In the instant cases, we are unable to perceive any sound conceptual difference between the temporary presence of surveyors, the temporary presence of attorneys, or the temporary presence of salesmen and the subsequent delivery of goods, and the temporary presence of petitioners’ fumigation equipment pursuant to a contract executed in another municipality. Incursion of petitioners’ equipment into the respondent municipalities is only part of the chain of services rendered by petitioners. By attempting to require licenses for the presence of the equipment and services rendered, respondents necessarily levy as well a license tax upon the inter-municipal delivery and removal of the equipment, manpower and supplies involved; in addition, they necessarily are levying a license tax upon the executive functions of petitioners which are conducted at their places of business. The point was made in Berry v. City of Dania, 24 Fla. Supp. at 154.

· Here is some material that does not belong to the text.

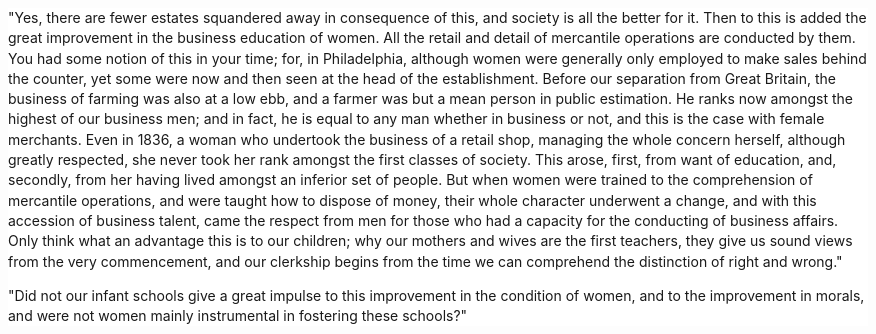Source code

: "Yes, there are fewer estates squandered away in consequence of this, and society is all the better for it. Then to this is added the great improvement in the business education of women. All the retail and detail of mercantile operations are conducted by them. You had some notion of this in your time; for, in Philadelphia, although women were generally only employed to make sales behind the counter, yet some were now and then seen at the head of the establishment. Before our separation from Great Britain, the business of farming was also at a low ebb, and a farmer was but a mean person in public estimation. He ranks now amongst the highest of our business men; and in fact, he is equal to any man whether in business or not, and this is the case with female merchants. Even in 1836, a woman who undertook the business of a retail shop, managing the whole concern herself, although greatly respected, she never took her rank amongst the first classes of society. This arose, first, from want of education, and, secondly, from her having lived amongst an inferior set of people. But when women were trained to the comprehension of mercantile operations, and were taught how to dispose of money, their whole character underwent a change, and with this accession of business talent, came the respect from men for those who had a capacity for the conducting of business affairs. Only think what an advantage this is to our children; why our mothers and wives are the first teachers, they give us sound views from the very commencement, and our clerkship begins from the time we can comprehend the distinction of right and wrong."

"Did not our infant schools give a great impulse to this improvement in the condition of women, and to the improvement in morals, and were not women mainly instrumental in fostering these schools?"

“It is well established in Florida that any attempt by a municipality to extend its taxing power beyond its territorial limits is unconstitutional and void. Duf-fin v. Tucker (Fla.1934), [113 Fla. 621] 153 So. 298; Bozeman v. City or Brooks-ville (Fla.1955), 82 So.2d 729. A municipality cannot divide a business transaction into its component parts and levy a revenue tax on the part carried on within the municipality where the effect would be to subject a business carried on elsewhere to the municipality’s tax laws. Duffin v. Tucker, supra. Since the inhibition against a municipality exercising extra-territorial taxing jurisdiction is based on constitutional grounds, the provisions of the charters of several of the defendant municipalities authorizing the licensing of businesses carried on either wholly or in part within the corporate limits are ineffectual insofar as they purport to confer extra-territori*424al taxing jurisdiction to said municipalities. Duf fin y. Tucker, supra; Langston v. Lundsford (Fla.1936), [122 Fla. 813] 165 So. 898.”

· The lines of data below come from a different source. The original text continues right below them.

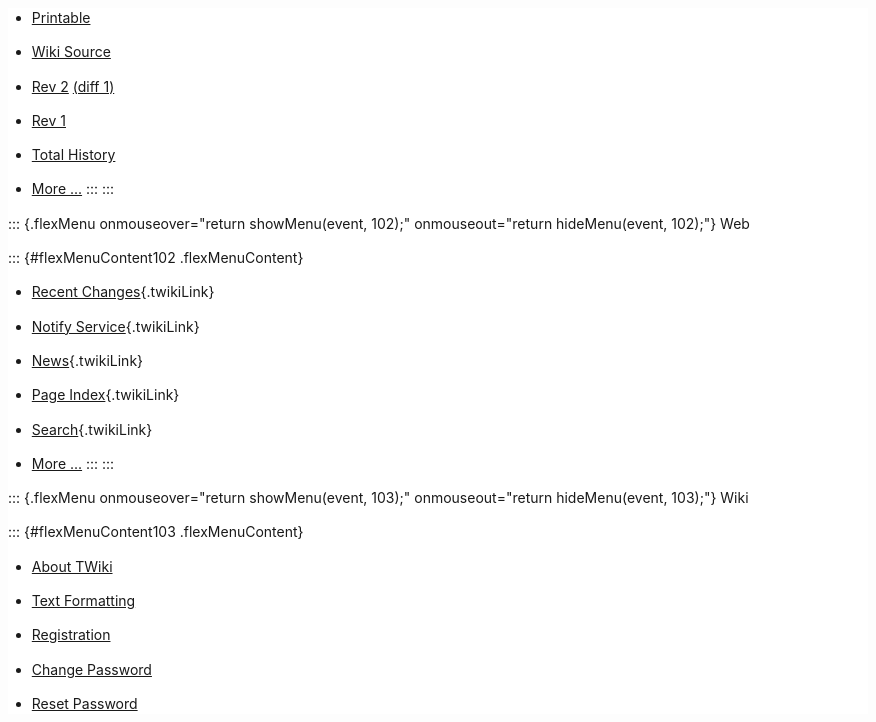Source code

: 

-   [Printable](http://www.program-transformation.org/view/PHP/TheEmptyModule?skin=print.pattern)
-   [Wiki
    Source](http://www.program-transformation.org/view/PHP/TheEmptyModule?skin=text&raw=on&contenttype=text/plain)



-   [Rev
    2](http://www.program-transformation.org/view/PHP/TheEmptyModule?rev=1.2)
    [(diff 1)](http://www.program-transformation.org/rdiff/PHP/TheEmptyModule?rev1=1.2&rev2=1.1)
-   [Rev
    1](http://www.program-transformation.org/view/PHP/TheEmptyModule?rev=1.1)
-   [Total
    History](http://www.program-transformation.org/rdiff/PHP/TheEmptyModule)



-   [More
    \...](http://www.program-transformation.org/oops/PHP/TheEmptyModule?template=oopsmore&param1=1.2&param2=1.2)
:::
:::

::: {.flexMenu onmouseover="return showMenu(event, 102);" onmouseout="return hideMenu(event, 102);"}
Web

::: {#flexMenuContent102 .flexMenuContent}
-   [Recent Changes](WebChanges){.twikiLink}
-   [Notify Service](WebNotify){.twikiLink}
-   [News](WebNews){.twikiLink}



-   [Page Index](WebIndex){.twikiLink}
-   [Search](WebSearch){.twikiLink}



-   [More
    \...](http://www.program-transformation.org/oops/PHP/TheEmptyModule?template=oopsmore&param1=1.2&param2=1.2)
:::
:::

::: {.flexMenu onmouseover="return showMenu(event, 103);" onmouseout="return hideMenu(event, 103);"}
Wiki

::: {#flexMenuContent103 .flexMenuContent}
-   [About
    TWiki](http://www.program-transformation.org/view/TWiki/WebHome)
-   [Text
    Formatting](http://www.program-transformation.org/view/TWiki/TextFormattingRules)



-   [Registration](http://www.program-transformation.org/view/TWiki/TWikiRegistration)
-   [Change
    Password](http://www.program-transformation.org/view/TWiki/ChangePassword)
-   [Reset
    Password](http://www.program-transformation.org/view/TWiki/ResetPassword)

In summation, we hold that the preemption by the State of the regulation of the pest control industry has produced a controlling licensing policy requiring licensing only of places of business; accordingly, a municipality is not at liberty to impose a license tax upon pest control operations only temporarily located within the municipality unless it can be shown that an effective place of business within the meaning of the preemptive statutes has been created. We also hold that the transactions sought to be licensed by the respondents were essentially composed of inseparable operations, each contributing to the completion of the task under contract.

The decisions of the District Court of Appeal, Third District, now under review are quashed and these consolidated cases are remanded with instructions that the judgments of the Circuit Court be reinstated.

It is so ordered.

CARLTON, ADKINS, BOYD and DREW (Retired), JJ., WIGGINTON, District Court Judge and CHRISTIE, Circuit Judge, concur.